County officials said the pressure loss happened June 9, 2026, after the communication error prevented the well systems from operating. Repairs were completed, and water staff were flushing the system and collecting bacteriological samples. The county said it expected to remove the boil water notice within 48 hours if the samples confirmed the water met drinking-water standards.
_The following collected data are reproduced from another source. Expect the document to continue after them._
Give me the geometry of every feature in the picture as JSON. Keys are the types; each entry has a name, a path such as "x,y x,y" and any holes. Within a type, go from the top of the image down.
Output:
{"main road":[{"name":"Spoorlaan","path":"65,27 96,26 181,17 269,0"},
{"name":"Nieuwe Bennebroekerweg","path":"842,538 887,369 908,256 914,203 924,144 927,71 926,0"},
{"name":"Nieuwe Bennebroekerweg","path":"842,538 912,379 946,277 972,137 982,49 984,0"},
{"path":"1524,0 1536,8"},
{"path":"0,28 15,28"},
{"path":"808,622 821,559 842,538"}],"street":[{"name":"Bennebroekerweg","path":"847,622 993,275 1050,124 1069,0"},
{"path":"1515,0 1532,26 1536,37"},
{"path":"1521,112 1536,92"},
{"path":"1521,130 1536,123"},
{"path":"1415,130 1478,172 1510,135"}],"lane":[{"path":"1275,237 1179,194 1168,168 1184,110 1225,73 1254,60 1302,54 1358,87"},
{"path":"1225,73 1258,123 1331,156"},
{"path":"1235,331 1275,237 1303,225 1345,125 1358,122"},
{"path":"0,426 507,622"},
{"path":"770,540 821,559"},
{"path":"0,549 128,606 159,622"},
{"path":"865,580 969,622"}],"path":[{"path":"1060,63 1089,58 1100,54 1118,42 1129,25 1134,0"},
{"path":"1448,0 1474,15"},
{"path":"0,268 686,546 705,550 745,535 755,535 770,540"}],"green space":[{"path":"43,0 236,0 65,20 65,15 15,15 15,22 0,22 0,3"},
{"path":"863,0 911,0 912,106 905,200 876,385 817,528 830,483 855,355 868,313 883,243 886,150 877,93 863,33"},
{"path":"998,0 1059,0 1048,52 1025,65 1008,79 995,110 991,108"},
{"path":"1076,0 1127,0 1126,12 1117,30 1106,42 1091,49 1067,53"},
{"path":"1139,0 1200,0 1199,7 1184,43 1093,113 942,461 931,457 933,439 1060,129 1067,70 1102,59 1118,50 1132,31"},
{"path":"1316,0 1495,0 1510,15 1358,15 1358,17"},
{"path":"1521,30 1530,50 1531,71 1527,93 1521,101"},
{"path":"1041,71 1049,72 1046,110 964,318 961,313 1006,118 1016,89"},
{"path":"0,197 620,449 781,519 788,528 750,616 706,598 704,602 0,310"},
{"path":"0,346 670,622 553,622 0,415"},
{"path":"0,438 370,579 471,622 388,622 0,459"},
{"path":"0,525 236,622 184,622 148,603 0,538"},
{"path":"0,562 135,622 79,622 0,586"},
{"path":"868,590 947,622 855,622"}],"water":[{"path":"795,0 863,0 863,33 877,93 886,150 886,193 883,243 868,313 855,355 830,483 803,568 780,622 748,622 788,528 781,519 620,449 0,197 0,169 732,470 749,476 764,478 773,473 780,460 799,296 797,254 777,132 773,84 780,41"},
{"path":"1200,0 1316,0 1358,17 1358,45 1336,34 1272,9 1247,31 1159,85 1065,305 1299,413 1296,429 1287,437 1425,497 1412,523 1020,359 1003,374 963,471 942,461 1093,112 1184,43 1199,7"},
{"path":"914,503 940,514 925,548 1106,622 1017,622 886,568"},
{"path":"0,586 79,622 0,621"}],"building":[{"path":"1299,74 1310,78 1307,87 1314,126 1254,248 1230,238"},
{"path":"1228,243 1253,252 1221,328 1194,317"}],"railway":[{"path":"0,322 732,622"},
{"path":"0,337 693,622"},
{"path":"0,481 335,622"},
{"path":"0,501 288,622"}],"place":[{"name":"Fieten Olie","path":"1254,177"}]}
The alert highlighted how dependent East Bay Township is on a small number of critical water assets, even though the disruption was limited and not countywide. East Bay Township, east of Traverse City along the southern shoreline of Grand Traverse Bay, said a pressure loss may have allowed contamination in specific areas and kept the advisory in effect until testing proved the water was safe again.

AI-generated illustration
AI-generated illustration

Grand Traverse County Public Works posted the notice and an affected-area map, while East Bay Township repeated the warning on its own water and sewer information pages. The county’s Board of Public Works oversees the Department of Public Works that provides sewer and water services for Acme, East Bay, Garfield, Peninsula and Elmwood townships, underscoring that the East Bay outage sat inside a broader regional utility system.

Grand Traverse County Emergency Management also points residents to Grand Traverse Alert for boil water advisories and other emergency notifications. Until the testing came back clean, the message remained simple: boil first, then use the water.